### RECORDED DATA
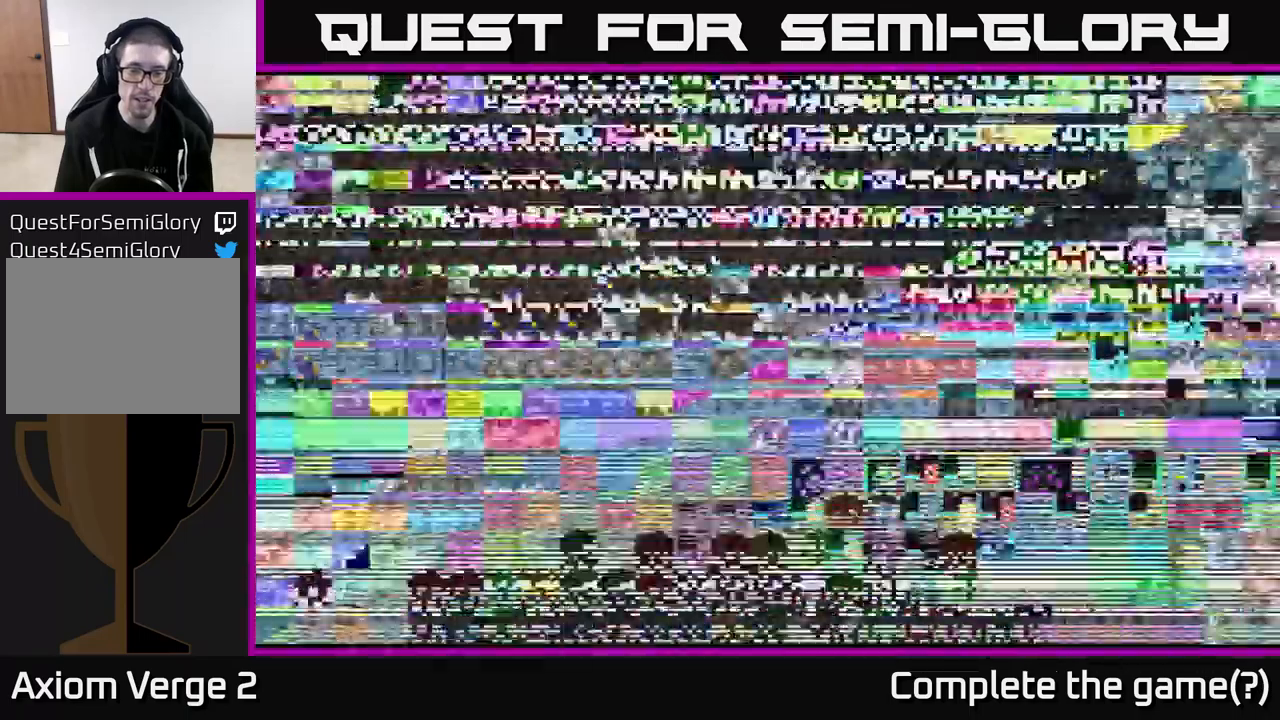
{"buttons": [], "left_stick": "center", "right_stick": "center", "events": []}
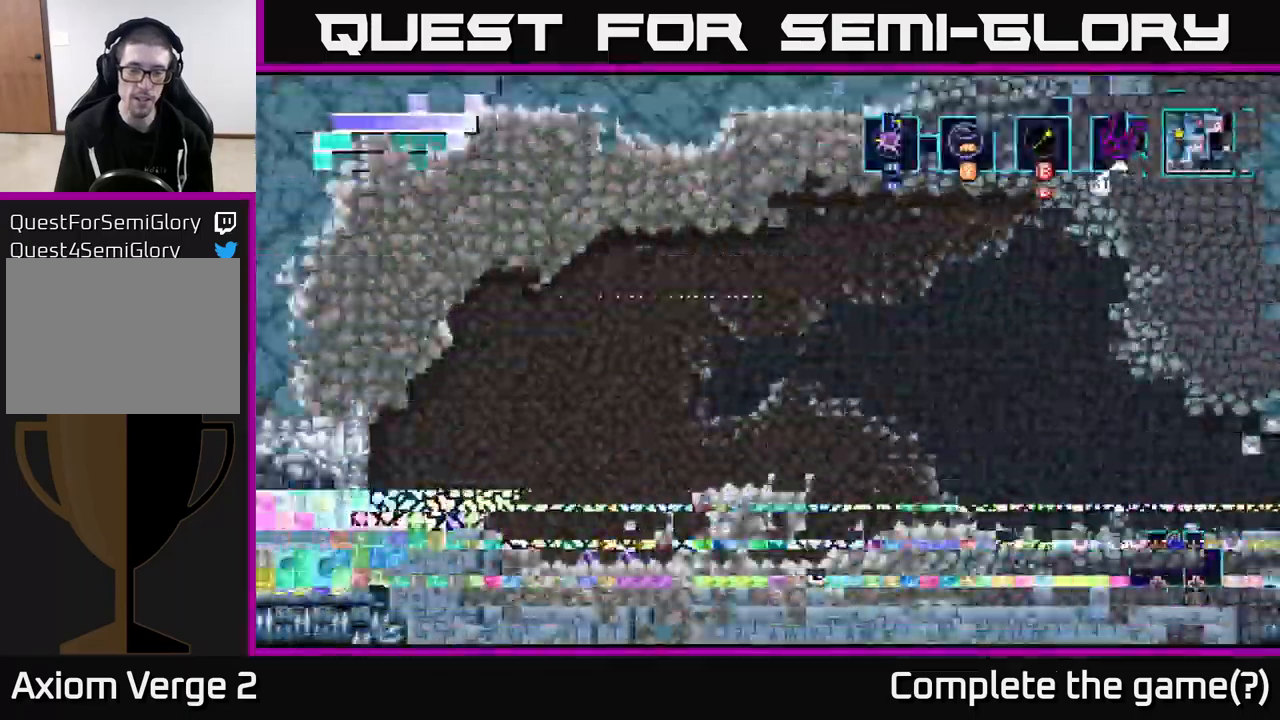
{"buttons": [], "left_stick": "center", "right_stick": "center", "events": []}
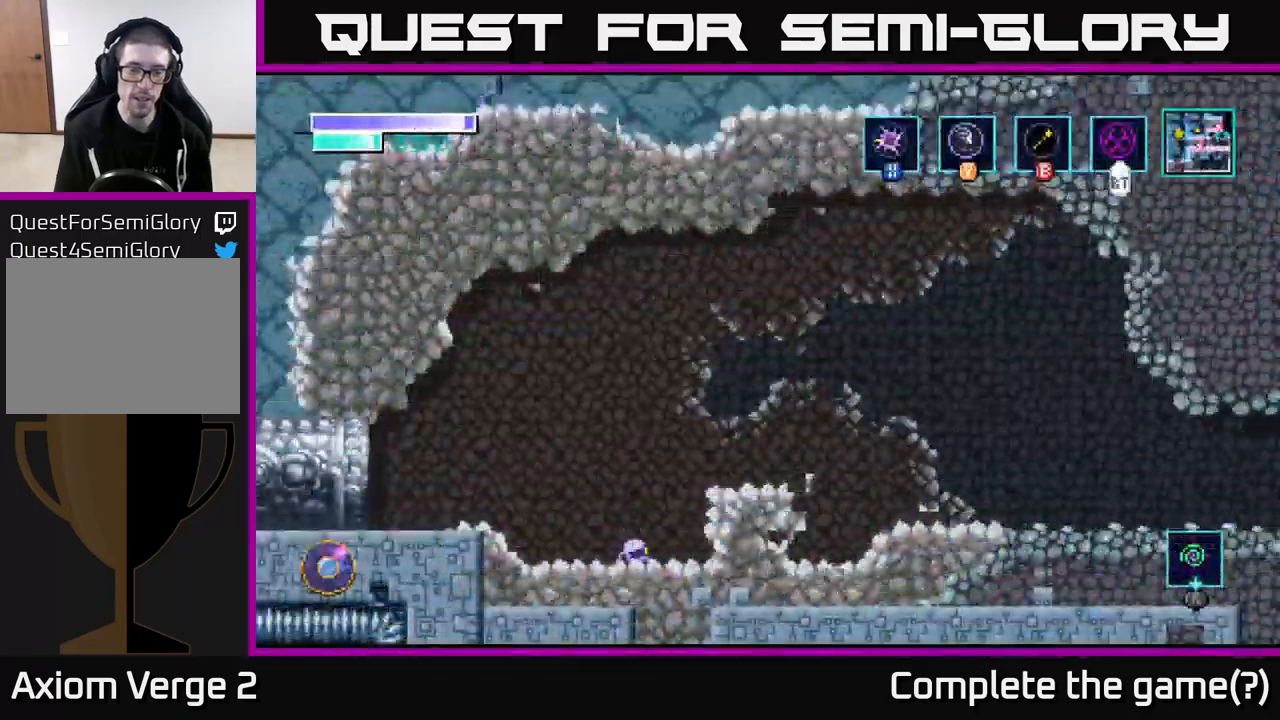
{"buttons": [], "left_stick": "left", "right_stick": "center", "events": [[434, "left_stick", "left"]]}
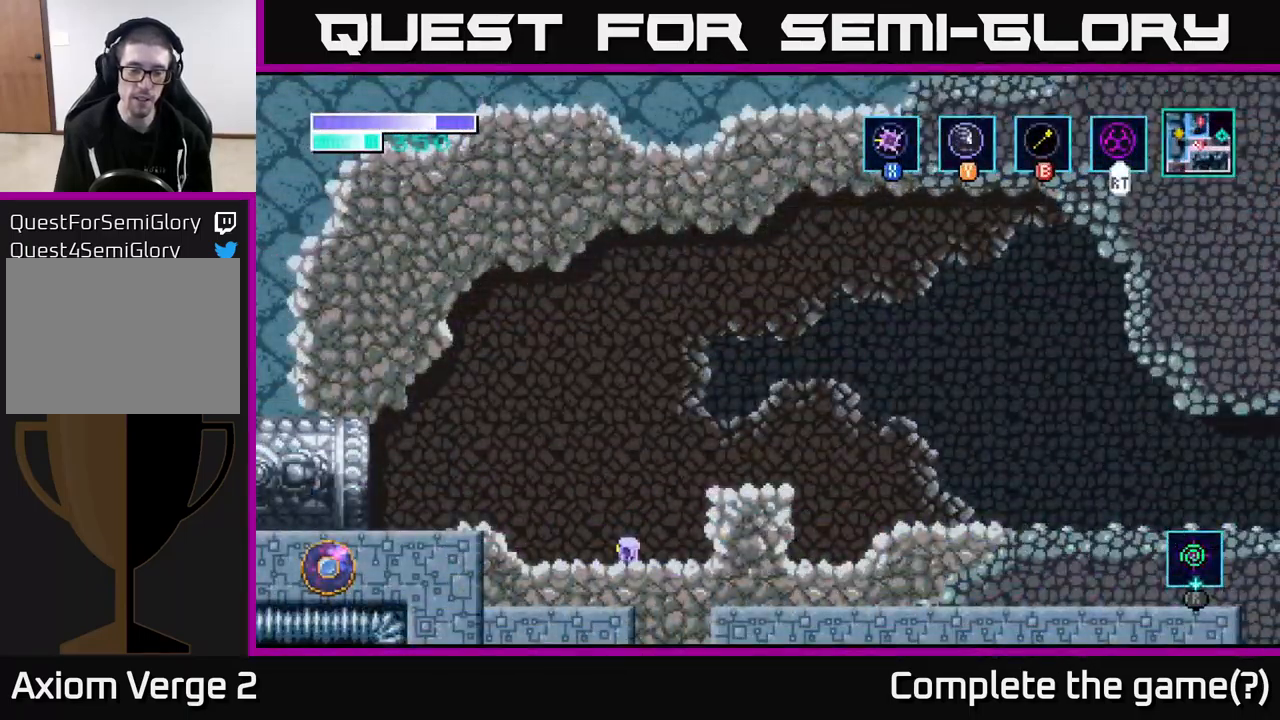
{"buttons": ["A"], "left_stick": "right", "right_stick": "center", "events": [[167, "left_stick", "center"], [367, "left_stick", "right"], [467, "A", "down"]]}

### TASK BRIEF
Your reply should hold every line of the material, unaltered, and not one picture.

### EXPECTED ANSWER
{"buttons": [], "left_stick": "center", "right_stick": "center", "events": []}
{"buttons": [], "left_stick": "center", "right_stick": "center", "events": []}
{"buttons": [], "left_stick": "left", "right_stick": "center", "events": [[434, "left_stick", "left"]]}
{"buttons": ["A"], "left_stick": "right", "right_stick": "center", "events": [[167, "left_stick", "center"], [367, "left_stick", "right"], [467, "A", "down"]]}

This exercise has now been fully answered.